REQUIRED WORK:
**1.** Write out the passage on gang violence in Haiti, starting with "The scale of" and going on through "from September 2020.".
**2.** In the passage on gang violence in Haiti, what makes it possible for gang leaders to give food, tuition, and health care funds to people in need? Answer in one to three sentences.
— start TEXT SEGMENT —
The current reach of gangs in Haitian society was laid bare in a 2020 report by the National Human Rights Defence Network – Assassinations, Ambushes, Hostage-taking, Rape, Fires, Raids: The authorities in power have installed terror in Cité Soleil – that showed how in some of Haiti’s most disadvantaged neighbourhoods the criminal organisations had become conduits for assistance.

“Today,” said the report, “organisations led by armed bandits regularly receive from the private business sector as well as the authorities in power, exorbitant amounts or large amounts of equipment for interventions for the benefit of people in difficulty.

“This allows gang leaders to provide food for the most vulnerable, pay for the tuition of a few children, provide health care funds to some families, and so on.”

In recent years kidnapping has emerged as a crime of choice for many gangs, not least the 400 Mawozo gang – blamed for the missionaries’ seizure – which operates in the country’s east and which has recently turned kidnapping on the roads to an almost industrial scale.

With Haiti currently the world’s worst hotspot for kidnapping, it is an issue with an increasingly broad socio-economic impact with everyone from children, to poor street vendors, religious figures and businessmen targeted.

At least 328 kidnapping victims were reported to Haiti’s national police in the first eight months of 2021, compared with a total of 234 for all of 2020, according to a report issued last month by the United Nations Integrated Office in Haiti known as BINUH.

The scale of the increase in violent criminality in the last year was laid bare earlier this year in a report by the UN children’s agency Unicef, which estimated that “since the last trimester of 2020, 73 women and children in Haiti have been targeted by gang violence” an increase of 62% compared with the previous report from September 2020.

Unicef quoted the Haitian Brigade for the protection of minors (BPM), which disclosed that at least 31 children had been kidnapped between 2020 and 2021.
— end TEXT SEGMENT —
— start SUPPLIED RECORDS —
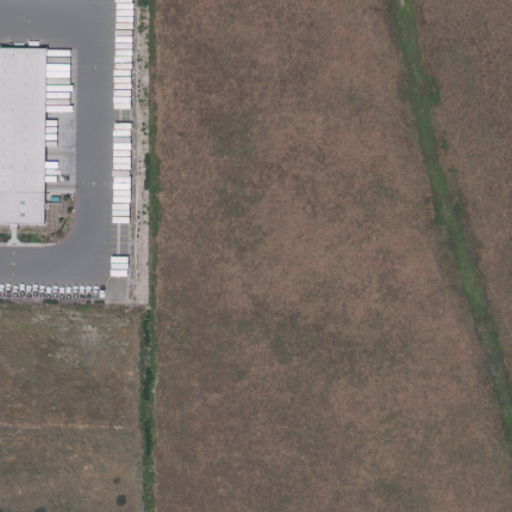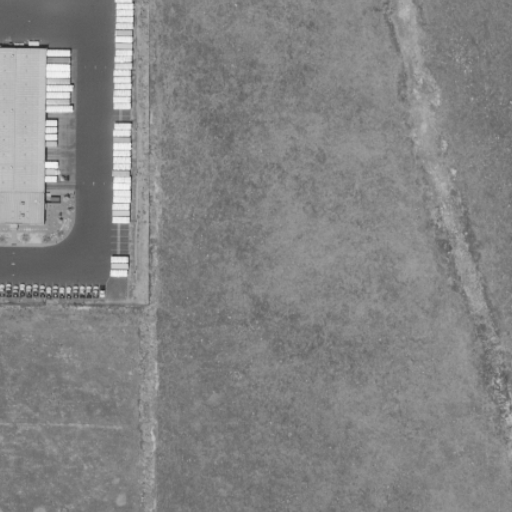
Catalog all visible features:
building: (57, 86)
building: (23, 135)
road: (93, 137)
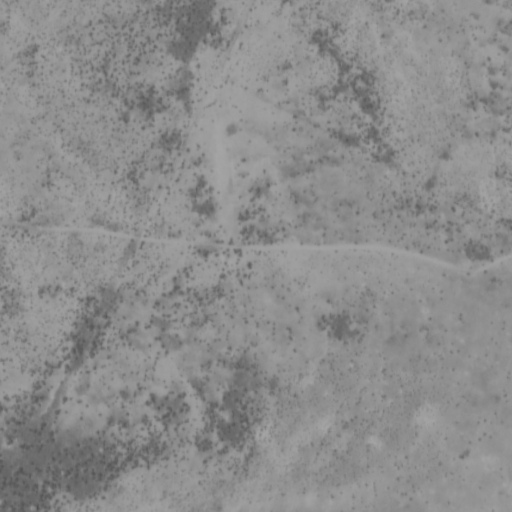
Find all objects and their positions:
— end SUPPLIED RECORDS —
RESULTS OF THE TASKS:
**1.**
The scale of the increase in violent criminality in the last year was laid bare earlier this year in a report by the UN children’s agency Unicef, which estimated that “since the last trimester of 2020, 73 women and children in Haiti have been targeted by gang violence” an increase of 62% compared with the previous report from September 2020.

**2.** Organizations led by armed bandits regularly receive exorbitant amounts or large amounts of equipment from the private business sector and the authorities in power, intended for interventions benefiting people in difficulty. This allows gang leaders to feed the most vulnerable, pay tuition for a few children, and provide health care funds to some families.